Work to complete: Put every one of the lines below into a numbered list, leaving out any blank lines.

Record list:
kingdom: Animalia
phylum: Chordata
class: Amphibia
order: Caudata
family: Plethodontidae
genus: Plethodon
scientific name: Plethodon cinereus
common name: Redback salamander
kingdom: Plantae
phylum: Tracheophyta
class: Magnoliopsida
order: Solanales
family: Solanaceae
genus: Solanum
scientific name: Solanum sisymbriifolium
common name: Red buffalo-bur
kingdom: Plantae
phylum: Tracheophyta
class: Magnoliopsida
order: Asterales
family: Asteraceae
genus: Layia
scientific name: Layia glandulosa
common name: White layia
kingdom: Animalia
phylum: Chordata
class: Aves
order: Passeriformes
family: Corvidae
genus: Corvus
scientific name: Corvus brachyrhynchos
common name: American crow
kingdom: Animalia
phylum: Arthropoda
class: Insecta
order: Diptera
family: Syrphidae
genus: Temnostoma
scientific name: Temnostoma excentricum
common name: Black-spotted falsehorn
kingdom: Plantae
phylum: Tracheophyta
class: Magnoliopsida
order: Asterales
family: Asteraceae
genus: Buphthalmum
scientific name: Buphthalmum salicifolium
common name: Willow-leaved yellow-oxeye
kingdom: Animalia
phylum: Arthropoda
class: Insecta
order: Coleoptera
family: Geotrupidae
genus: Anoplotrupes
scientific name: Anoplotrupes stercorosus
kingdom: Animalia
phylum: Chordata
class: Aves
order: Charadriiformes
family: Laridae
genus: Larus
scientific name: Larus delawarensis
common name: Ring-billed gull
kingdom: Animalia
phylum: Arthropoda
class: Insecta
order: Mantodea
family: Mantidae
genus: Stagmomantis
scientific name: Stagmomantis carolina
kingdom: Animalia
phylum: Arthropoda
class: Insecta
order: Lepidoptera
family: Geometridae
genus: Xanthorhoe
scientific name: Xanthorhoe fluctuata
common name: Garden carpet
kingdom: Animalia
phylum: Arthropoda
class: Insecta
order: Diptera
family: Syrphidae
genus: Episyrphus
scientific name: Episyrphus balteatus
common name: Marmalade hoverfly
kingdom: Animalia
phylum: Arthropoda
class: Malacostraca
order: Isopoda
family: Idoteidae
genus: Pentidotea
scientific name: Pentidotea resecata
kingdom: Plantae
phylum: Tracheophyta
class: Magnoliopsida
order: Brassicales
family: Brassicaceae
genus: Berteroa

Task response:
1. kingdom: Animalia
2. phylum: Chordata
3. class: Amphibia
4. order: Caudata
5. family: Plethodontidae
6. genus: Plethodon
7. scientific name: Plethodon cinereus
8. common name: Redback salamander
9. kingdom: Plantae
10. phylum: Tracheophyta
11. class: Magnoliopsida
12. order: Solanales
13. family: Solanaceae
14. genus: Solanum
15. scientific name: Solanum sisymbriifolium
16. common name: Red buffalo-bur
17. kingdom: Plantae
18. phylum: Tracheophyta
19. class: Magnoliopsida
20. order: Asterales
21. family: Asteraceae
22. genus: Layia
23. scientific name: Layia glandulosa
24. common name: White layia
25. kingdom: Animalia
26. phylum: Chordata
27. class: Aves
28. order: Passeriformes
29. family: Corvidae
30. genus: Corvus
31. scientific name: Corvus brachyrhynchos
32. common name: American crow
33. kingdom: Animalia
34. phylum: Arthropoda
35. class: Insecta
36. order: Diptera
37. family: Syrphidae
38. genus: Temnostoma
39. scientific name: Temnostoma excentricum
40. common name: Black-spotted falsehorn
41. kingdom: Plantae
42. phylum: Tracheophyta
43. class: Magnoliopsida
44. order: Asterales
45. family: Asteraceae
46. genus: Buphthalmum
47. scientific name: Buphthalmum salicifolium
48. common name: Willow-leaved yellow-oxeye
49. kingdom: Animalia
50. phylum: Arthropoda
51. class: Insecta
52. order: Coleoptera
53. family: Geotrupidae
54. genus: Anoplotrupes
55. scientific name: Anoplotrupes stercorosus
56. kingdom: Animalia
57. phylum: Chordata
58. class: Aves
59. order: Charadriiformes
60. family: Laridae
61. genus: Larus
62. scientific name: Larus delawarensis
63. common name: Ring-billed gull
64. kingdom: Animalia
65. phylum: Arthropoda
66. class: Insecta
67. order: Mantodea
68. family: Mantidae
69. genus: Stagmomantis
70. scientific name: Stagmomantis carolina
71. kingdom: Animalia
72. phylum: Arthropoda
73. class: Insecta
74. order: Lepidoptera
75. family: Geometridae
76. genus: Xanthorhoe
77. scientific name: Xanthorhoe fluctuata
78. common name: Garden carpet
79. kingdom: Animalia
80. phylum: Arthropoda
81. class: Insecta
82. order: Diptera
83. family: Syrphidae
84. genus: Episyrphus
85. scientific name: Episyrphus balteatus
86. common name: Marmalade hoverfly
87. kingdom: Animalia
88. phylum: Arthropoda
89. class: Malacostraca
90. order: Isopoda
91. family: Idoteidae
92. genus: Pentidotea
93. scientific name: Pentidotea resecata
94. kingdom: Plantae
95. phylum: Tracheophyta
96. class: Magnoliopsida
97. order: Brassicales
98. family: Brassicaceae
99. genus: Berteroa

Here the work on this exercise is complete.